設定課題:
下にある多読についての文章を、最後の文のあとから書き継いでください。

提示文:
::::::::::
多読的ライティング

字幕なし多観について katobushiさんのツイートから

まず、katobushiさんのツイートを引用・・・

僕が字幕なし多観をはじめたころのORTのような動画から、というコンセプトはよくなかったと反省しています!字幕なし多観のいいところは、レベルの概念を捨てやすいところだと思います!

字幕なし多観の効果は聞き読みよりもっと強力だとおもいます!プラス、字のない絵本から始めるみたいに1%も聞き取れないものからはじめることをお勧めしたいです!

レベルの概念を捨てる・・・大事件ですね。
これまでの多読はレベルの概念は大事だということで始まり、進んできました。

レベルの概念を使って入り口を入りやすくする--これはうまい作戦だったと思いますが、
場合によってはうまく行き過ぎていつまでもレベルから抜け出せないことがあります。
また学校などでは試験や成績や点数、数字に反映しやすいので、
そもそも抜け出す気がないのが普通・・・

わたし自身がレベルという考え方から抜け出すのにずいぶん時間がかかりました。
最初から警戒していたのに時間がかかったのだから、レベルや進度や理解度といった
考え方のしつこさは身をもって体験しています。

ではレベルの概念を捨てて、代わりにわたしたちの歩みを確認するには何がいいのか?
わたしは年齢だろうと思います。「をさなごのやうに」始めて、少しずつ世界と物語を
理解していく・・・

その場合、katobushiさんの言う「1%も聞き取れないものからはじめる」ことは、
赤ちゃんが自分の周囲の言葉や状況をほとんど理解できないところから成長していくことを
真似することになるでしょう。

つまり、最初は 見る・聞く・泣く(もごもご?) から始まって、一語文で話すへ、それから
読む・書くへ というところでしょうか? もちろん大人が同じような過程を経るのかどうか、
それはみなさんの報告で少しずつ明らかになっていくことでしょう。

(ついでに言うと、その過程に学校英語がどう関わるのかも、明らかになっていくでしょう。)

多読的ライティング モーリンさんのメールから

多読的ライティングはまだちゃんと説明してませんが、一言で言うと
英作文ライティングの反対です。
::::::::::
記録一覧:
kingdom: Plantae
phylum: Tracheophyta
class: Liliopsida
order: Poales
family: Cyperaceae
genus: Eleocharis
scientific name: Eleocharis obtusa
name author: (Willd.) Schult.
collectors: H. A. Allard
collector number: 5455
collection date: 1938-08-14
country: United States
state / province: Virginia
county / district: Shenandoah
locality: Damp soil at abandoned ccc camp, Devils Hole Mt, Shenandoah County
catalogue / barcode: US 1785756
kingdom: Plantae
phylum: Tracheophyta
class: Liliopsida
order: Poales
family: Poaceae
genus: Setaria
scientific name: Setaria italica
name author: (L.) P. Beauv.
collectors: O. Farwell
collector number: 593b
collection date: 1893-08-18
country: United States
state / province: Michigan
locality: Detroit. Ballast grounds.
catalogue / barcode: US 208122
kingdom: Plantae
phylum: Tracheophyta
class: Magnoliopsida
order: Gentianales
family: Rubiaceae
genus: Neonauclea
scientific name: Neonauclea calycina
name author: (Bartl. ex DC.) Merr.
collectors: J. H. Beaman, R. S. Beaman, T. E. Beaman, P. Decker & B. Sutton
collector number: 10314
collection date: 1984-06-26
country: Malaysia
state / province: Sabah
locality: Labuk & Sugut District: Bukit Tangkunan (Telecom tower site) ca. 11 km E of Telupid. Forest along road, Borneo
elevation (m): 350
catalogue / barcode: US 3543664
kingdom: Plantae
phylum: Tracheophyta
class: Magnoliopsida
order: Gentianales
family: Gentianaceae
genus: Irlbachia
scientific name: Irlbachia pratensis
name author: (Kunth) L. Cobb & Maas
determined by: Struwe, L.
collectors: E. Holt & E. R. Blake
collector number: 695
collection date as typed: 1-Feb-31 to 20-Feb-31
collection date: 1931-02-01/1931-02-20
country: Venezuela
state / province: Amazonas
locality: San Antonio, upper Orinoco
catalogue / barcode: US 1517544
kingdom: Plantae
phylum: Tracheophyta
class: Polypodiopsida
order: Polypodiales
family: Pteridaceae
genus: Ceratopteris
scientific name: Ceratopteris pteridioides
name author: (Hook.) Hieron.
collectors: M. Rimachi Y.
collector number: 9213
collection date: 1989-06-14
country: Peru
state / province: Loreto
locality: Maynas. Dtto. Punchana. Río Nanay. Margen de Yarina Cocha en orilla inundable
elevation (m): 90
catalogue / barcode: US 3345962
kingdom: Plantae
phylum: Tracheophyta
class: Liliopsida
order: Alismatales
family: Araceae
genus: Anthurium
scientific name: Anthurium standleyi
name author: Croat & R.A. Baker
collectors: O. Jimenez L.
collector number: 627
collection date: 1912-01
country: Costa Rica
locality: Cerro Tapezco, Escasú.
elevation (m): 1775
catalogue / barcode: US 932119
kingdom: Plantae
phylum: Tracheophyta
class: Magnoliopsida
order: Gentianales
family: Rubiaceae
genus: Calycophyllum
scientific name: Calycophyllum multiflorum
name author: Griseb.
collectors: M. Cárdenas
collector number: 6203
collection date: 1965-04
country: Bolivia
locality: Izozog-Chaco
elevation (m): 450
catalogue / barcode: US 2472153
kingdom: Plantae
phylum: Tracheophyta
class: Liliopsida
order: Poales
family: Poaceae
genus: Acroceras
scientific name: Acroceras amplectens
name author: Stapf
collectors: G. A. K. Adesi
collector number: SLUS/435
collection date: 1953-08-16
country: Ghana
::::::::::
最終解答:
英作文ライティングは 正しく! を目標にします。
したがって、テストで点数がいい。

多読的ライティングは 楽しく! を目標にします。書く方も読む方も楽しければ、それで満点!

で、そこがよく分かっている人たちから、一つ前の中学2年生の多読的ライティングに
賞賛のメールやtweetをいただきましたが、今回はモーリンさんのメールを紹介!

ブログを読ませていただきました。

非常に impressive ですね。
僕も多読を始めて数か月後ぐらいから頭の中を短い文(たぶん文法的にはめちゃくちゃな)が駆け巡って、思ったことを英語で書きたいという衝動が起こったことを覚えています。
書く文章は部分的に借用したものが多いのですが、日本語でも最初はそうですものね。
最初のタドキスト大会のコンテストで先生にほめられた文章もその前に読んだ本から借用したフレーズがいくつか入っていました。

多読を始めて数ヶ月で「英語を書きたいという衝動が起こった」というのは、
早い例だと思います。どういう場合にそういう早い反応があるのか、研究します。

そして、「書く文章は部分的に借用したものが多い」とのこと。
「日本語でも最初はそうです」ね。
多話・多書はとにかく「借りる・盗む・真似する」から始めましょう!

思えば、YL0~YL2 で読む本の短い文は読んだときの印象とともに脳に刷り込まれ、同じ感覚を感じた時に recall されるのかもしれません。ぜひ、どんどん読んでどんどん書いて欲しいものです。もちろん間違いもするでしょうが、間違いはそのうち「ああ、あの時間違ってたんだな」って自分で気づきます。引用されていた教室ではいいところを褒めることに重点が置かれているようでいいですね。学校だと間違い探しをされて書く気がなくなってしまうでしょう。先生によっては “very very” さえ否定されそうです。僕も、知識のついてしまった今よりも多読を始めたころのほうが生き生きとした文章が書けていたような気がします。

間違えることを気にするのは非常によくないと思います。
あの中学2年生たちも、そんなことは気にせずに書いたからモーリンさんに
impressive と褒めてもらえる文章になったのでしょうね。

(日本の試験は減点法です。そうではない例は見たことがありません。
唯一の例外はわたしが退職する前の電気通信大学の英語の自由英作文の試験ですね。
いまどうなっているかは知りません。)

引用した教室の支援はすごいです。先生が一人一人の伸び方をじっくり待ってくれます。
そしてよいところを見つけたら褒めます。何よりも生徒の間に信頼がしっかりあるのですね。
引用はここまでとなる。